TNQT Digital 2 Coding Question

The question mentioned… Two consecutive prime numbers whose difference is 6. Wasted much time to implement this. Also thanks to shitty compiler.
Then I looked on the test cases and realized as per sample test case, it doesn’t require to be consecutive primes… Like ( 7,13)… Then I found the pattern. But it was too late.

According to this pattern
I have to check every time that ( 6n+1 and 6n+7 ) or ( 6n-1 and 6n+5) are prime or not.
I think there will be TLE if i check all these for prime in range 10^9

Remember that box at the start which had “Debugger”, “Close Debugger”, “Move”, etc. and you had to click on “Move” till it went to one side of the screen?
If you press “Debugger” on that, eclipse opens and you can provide manual input in it. I didn’t know this in the Ninja NQT too! They never mentioned it. I thought it was something related to the test software.

That was for Manually Input.
I didn’t use that i thought my test window will be closed if i use that.
So you used Eclipse for writing your code?

constraints were till 10^9
sieve shld timeout too
i guess test cases were weak as some solved it using sieve

you could do it in O(n) linear loop time, without using sieve, by usage of number theory.

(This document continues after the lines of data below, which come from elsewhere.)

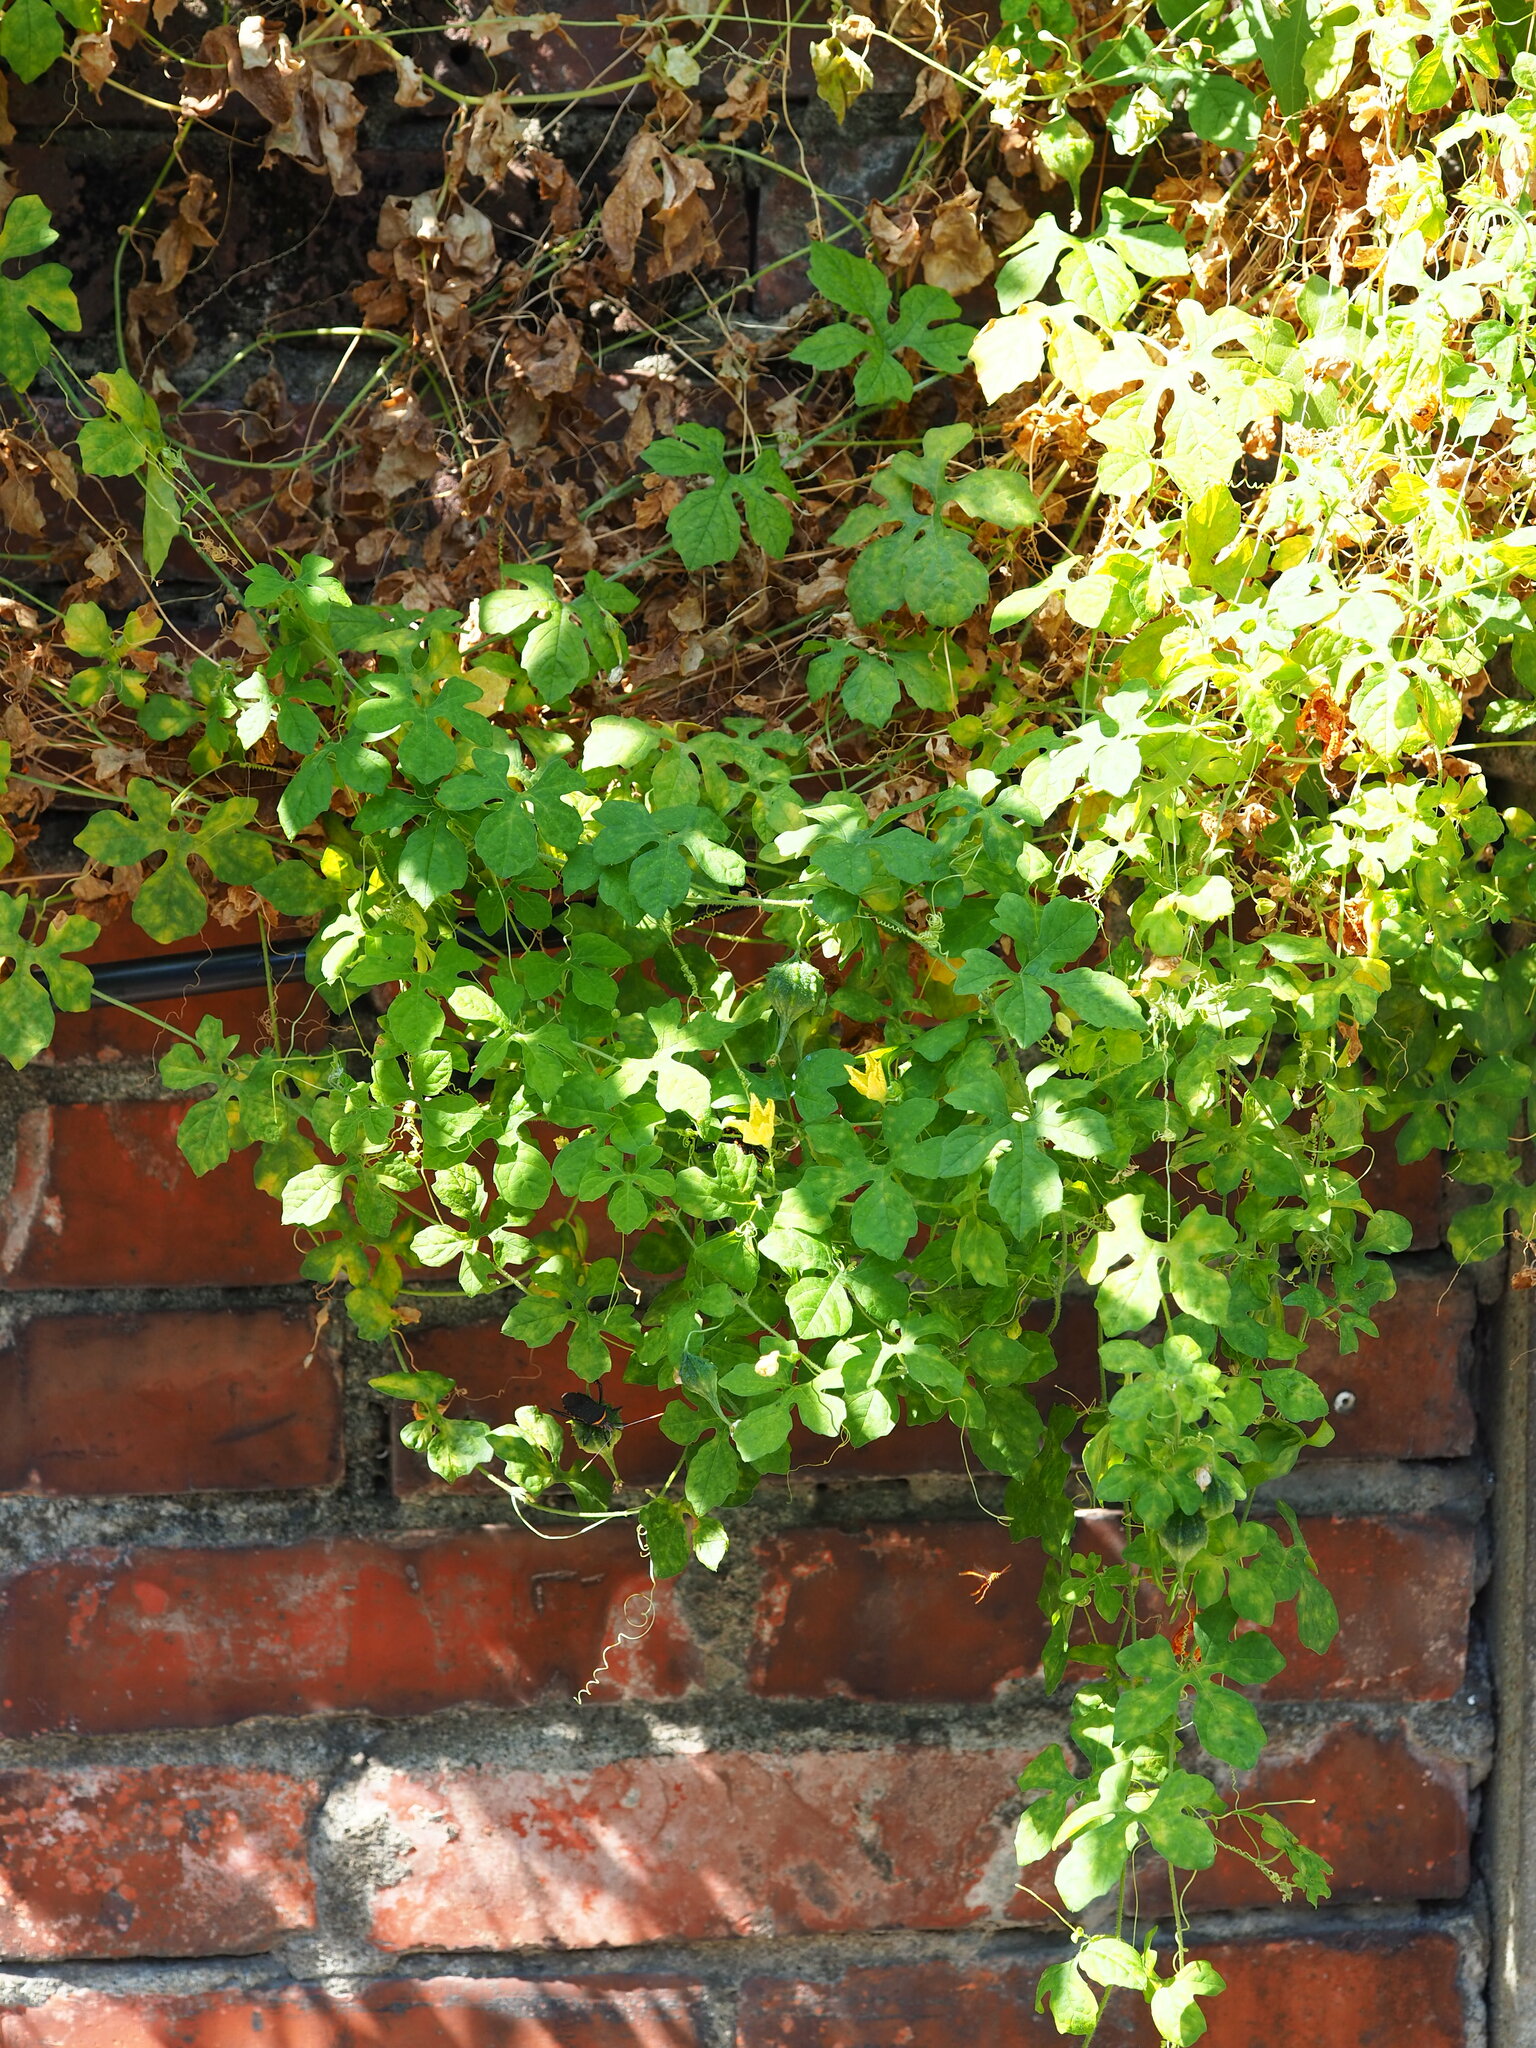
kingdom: Plantae
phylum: Tracheophyta
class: Magnoliopsida
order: Cucurbitales
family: Cucurbitaceae
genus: Momordica
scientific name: Momordica charantia
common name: Balsampear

However, I would like to ask, if anyone could shade any light on how the repeated generation of the indentation error problem that was arising in the provided python ide in tcs digital was solved

Main thing was to observe the pattern just.
**Manual checking without sieve also passed!!!**

#include < iostream>
using namespace std;


bool isPrime(int n){
    if (n <= 1)
        return false;
    if (n <= 3)
        return true;
 

    if (n % 2 == 0 || n % 3 == 0)
        return false;
 
    for (int i = 5; i * i <= n; i = i + 6){
        if (n % i == 0 || n % (i + 2) == 0)
            return false;
    }
    
    return true;
}



int main(){
  
  int m = 2;
  int n = 40;
  
  for(int i=m;i<=n-6;i++){
      if(isPrime(i) && isPrime(i+6)){
          cout<<i<<" "<<i+6<<endl;
          
      }
  }
  

}

I am sure this is unsolvable.

I also get 6/7 anyway.

No it can be solvable…fully see u can’t make array of length 10^9 but yaa u can make vector of that size.

By using this √n/6 complexity method u get full marks??

Tell us …how to implement that sab ye hi kah rhe h ki pattern h ya I see there is a pattern but how will u implement that… Pls explain.

Show me the code…

here is a better approach according to me.
step 1.store all prime number from l to r in vector vec
step 2.lets suppose its size is len
step 3.
for(int i=0;i<len-1;i++)
{
for(int j=i+1;j<len;j++)
{
if(vec[j]-vec[i]==6)
{
cout<<vec[i]<<vec[j]<<endl;
break;
}
else if(vec[j]-vec[i]>6)
break;
}
//control reaches here if break is reached.
}

Same here, I also get 6/7 test case.

I also used the Sieve method for the range of 10^7 and passed all test cases in java.
I think there is compiler issue with other languages because i don’t know anyone who has solved this in any other language except java.

How did you store all the prime numbers from L to R?
What algorithm?

Same here afaik…
// 20 char

What was your test centre?
// 20 char

Mene nhi diya NQT…